TASK DIRECTIONS: Check the material that follows for the word "plain" and say how many lines contain it, with no other words.

AVAILABLE DATA:

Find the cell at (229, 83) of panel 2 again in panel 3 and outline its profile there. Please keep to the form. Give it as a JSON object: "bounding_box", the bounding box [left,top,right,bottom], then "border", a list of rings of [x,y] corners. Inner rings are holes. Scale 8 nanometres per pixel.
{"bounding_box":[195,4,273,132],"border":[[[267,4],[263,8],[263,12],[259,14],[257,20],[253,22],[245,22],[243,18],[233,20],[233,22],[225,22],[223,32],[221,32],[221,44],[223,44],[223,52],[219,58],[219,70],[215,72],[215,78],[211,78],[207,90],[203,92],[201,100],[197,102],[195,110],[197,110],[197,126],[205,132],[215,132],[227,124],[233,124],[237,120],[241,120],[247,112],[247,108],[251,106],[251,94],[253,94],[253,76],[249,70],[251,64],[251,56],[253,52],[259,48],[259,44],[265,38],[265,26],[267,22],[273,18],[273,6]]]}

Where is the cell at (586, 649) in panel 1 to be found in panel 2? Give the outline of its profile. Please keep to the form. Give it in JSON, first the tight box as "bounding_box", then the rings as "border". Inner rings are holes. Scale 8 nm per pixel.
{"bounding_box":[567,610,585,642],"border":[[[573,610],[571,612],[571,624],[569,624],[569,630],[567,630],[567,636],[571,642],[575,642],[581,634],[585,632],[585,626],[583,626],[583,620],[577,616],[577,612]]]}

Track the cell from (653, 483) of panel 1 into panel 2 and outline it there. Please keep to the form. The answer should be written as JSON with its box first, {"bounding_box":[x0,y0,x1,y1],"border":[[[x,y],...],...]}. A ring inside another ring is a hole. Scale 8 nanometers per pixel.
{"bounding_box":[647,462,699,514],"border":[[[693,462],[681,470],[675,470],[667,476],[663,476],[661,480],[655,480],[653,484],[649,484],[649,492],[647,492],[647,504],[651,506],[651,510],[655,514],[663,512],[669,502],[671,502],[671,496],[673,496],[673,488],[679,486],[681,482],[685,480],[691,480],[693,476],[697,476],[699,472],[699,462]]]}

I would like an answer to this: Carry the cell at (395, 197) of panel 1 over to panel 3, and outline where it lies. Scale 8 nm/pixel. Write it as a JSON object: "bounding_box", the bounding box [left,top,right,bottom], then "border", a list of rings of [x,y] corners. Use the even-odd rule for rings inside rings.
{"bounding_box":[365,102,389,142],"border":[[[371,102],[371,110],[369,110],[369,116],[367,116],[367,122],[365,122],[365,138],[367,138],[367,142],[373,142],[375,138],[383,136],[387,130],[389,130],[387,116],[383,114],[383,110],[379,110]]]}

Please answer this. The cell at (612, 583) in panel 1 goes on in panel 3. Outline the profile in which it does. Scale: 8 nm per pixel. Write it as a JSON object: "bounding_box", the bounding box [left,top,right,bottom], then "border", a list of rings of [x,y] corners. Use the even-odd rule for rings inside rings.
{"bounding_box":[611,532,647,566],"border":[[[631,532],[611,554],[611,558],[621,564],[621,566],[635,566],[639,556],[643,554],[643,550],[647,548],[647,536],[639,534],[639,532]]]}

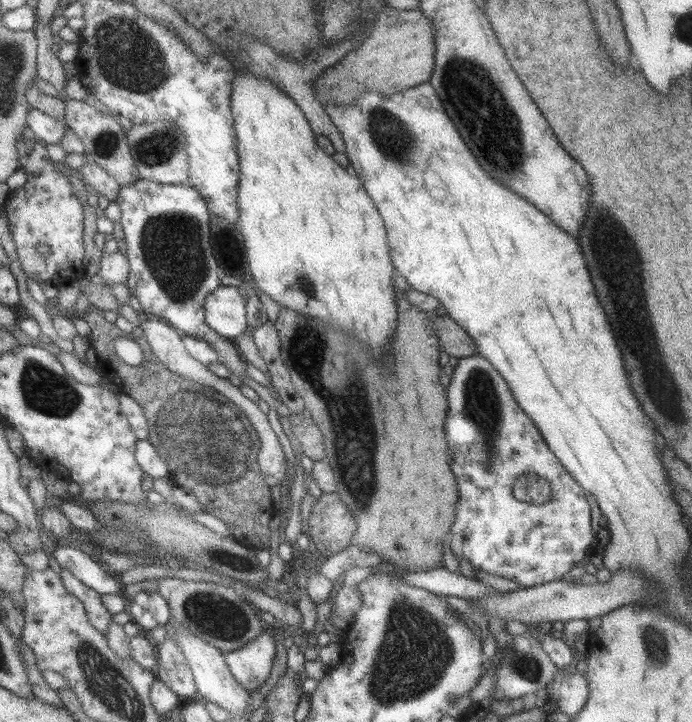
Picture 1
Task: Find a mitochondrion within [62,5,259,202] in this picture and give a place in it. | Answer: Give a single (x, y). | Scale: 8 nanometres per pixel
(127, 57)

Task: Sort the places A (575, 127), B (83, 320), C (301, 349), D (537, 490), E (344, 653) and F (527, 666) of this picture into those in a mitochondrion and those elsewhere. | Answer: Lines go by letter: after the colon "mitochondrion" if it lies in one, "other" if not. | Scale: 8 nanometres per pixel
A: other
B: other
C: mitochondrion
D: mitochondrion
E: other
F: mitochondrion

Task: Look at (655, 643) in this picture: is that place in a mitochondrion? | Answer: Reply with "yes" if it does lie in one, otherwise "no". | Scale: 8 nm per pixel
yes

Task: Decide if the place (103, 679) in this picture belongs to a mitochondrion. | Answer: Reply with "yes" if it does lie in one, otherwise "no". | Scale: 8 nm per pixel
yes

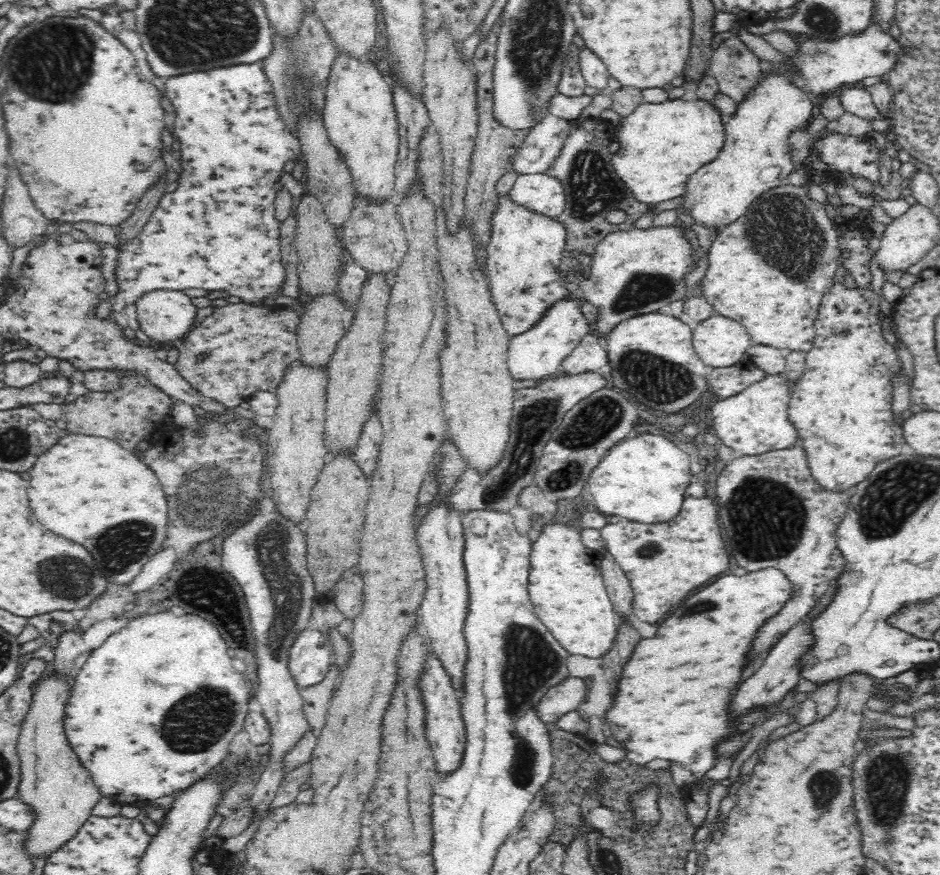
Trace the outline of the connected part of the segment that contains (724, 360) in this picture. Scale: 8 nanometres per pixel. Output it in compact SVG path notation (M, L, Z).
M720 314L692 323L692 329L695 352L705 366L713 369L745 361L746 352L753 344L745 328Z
...
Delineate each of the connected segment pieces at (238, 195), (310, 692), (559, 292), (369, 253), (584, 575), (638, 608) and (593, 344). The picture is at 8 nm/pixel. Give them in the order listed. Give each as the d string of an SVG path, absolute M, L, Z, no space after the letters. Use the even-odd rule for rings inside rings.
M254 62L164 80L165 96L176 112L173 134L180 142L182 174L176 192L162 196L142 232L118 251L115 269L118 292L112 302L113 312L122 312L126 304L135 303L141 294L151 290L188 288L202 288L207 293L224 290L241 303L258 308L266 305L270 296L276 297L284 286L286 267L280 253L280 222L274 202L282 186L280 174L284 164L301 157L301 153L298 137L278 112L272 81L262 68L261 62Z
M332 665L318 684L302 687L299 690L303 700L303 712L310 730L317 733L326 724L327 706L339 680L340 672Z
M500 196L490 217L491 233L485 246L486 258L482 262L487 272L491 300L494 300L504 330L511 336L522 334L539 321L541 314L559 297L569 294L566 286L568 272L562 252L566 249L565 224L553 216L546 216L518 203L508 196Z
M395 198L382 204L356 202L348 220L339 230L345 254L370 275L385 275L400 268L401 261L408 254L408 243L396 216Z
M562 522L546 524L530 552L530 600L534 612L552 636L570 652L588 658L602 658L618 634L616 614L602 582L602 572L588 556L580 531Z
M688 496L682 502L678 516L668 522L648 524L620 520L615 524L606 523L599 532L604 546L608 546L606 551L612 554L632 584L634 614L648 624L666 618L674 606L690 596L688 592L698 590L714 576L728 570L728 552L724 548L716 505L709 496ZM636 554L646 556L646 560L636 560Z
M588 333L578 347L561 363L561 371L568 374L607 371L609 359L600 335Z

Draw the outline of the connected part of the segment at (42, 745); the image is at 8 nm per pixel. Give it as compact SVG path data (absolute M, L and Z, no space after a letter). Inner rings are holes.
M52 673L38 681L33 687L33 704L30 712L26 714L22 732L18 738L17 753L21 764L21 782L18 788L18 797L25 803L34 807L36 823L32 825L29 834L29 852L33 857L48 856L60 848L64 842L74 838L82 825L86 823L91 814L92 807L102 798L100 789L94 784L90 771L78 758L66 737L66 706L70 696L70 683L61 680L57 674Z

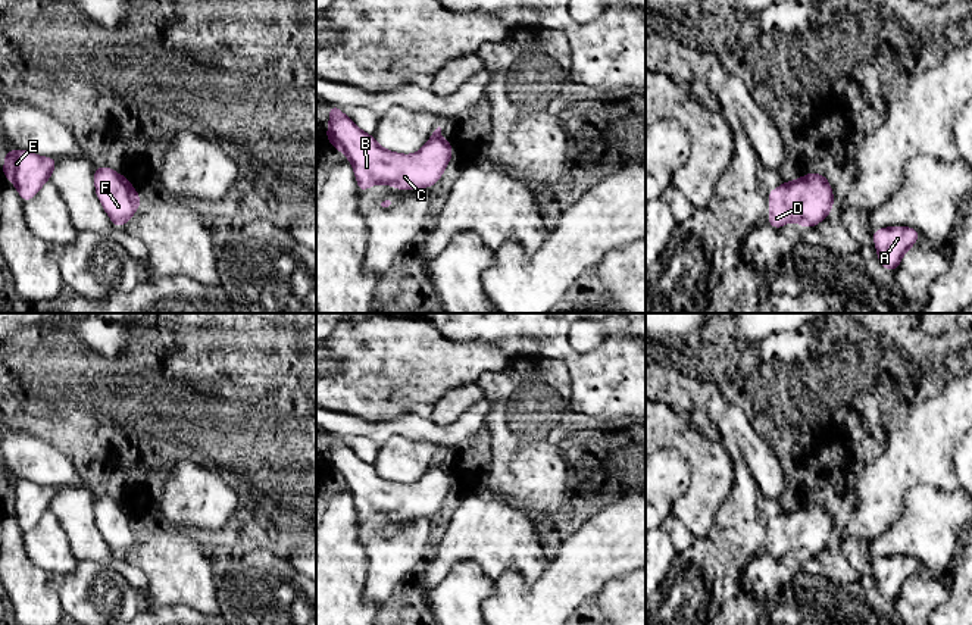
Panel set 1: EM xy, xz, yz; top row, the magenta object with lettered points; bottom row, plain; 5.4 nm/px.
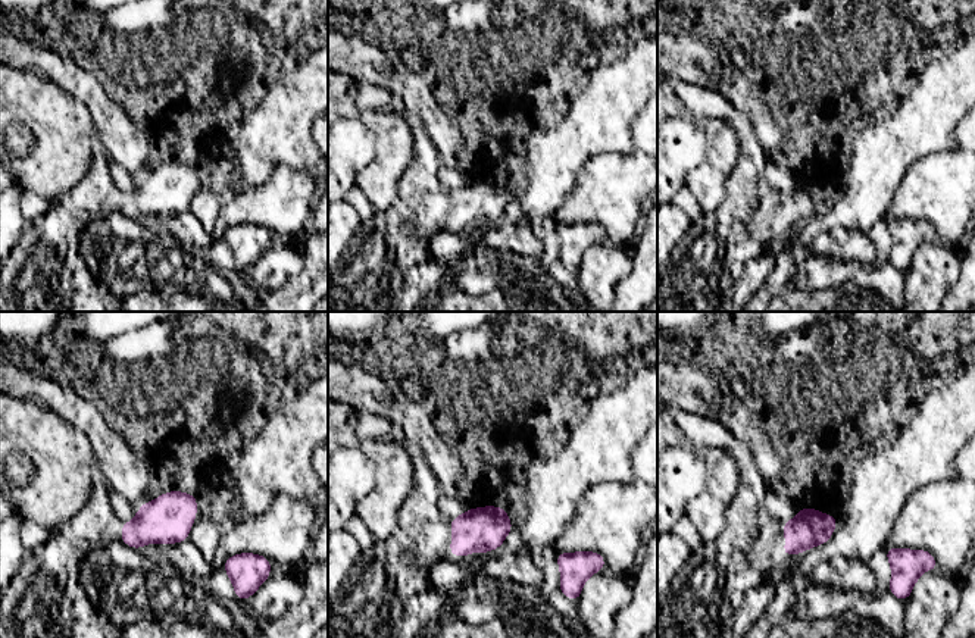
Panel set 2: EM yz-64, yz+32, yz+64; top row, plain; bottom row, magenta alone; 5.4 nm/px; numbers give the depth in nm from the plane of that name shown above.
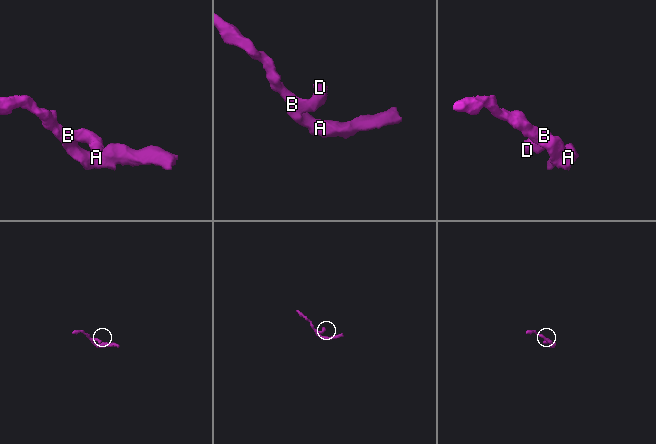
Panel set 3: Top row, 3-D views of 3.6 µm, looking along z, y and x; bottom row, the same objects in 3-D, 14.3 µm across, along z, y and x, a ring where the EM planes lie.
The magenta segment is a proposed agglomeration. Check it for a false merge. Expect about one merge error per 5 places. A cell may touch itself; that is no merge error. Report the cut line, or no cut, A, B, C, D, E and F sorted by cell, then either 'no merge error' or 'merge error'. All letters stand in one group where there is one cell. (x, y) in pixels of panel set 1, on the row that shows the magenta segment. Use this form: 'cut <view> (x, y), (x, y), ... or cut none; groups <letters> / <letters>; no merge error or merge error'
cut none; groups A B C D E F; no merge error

EXERCISE ANSWER: 2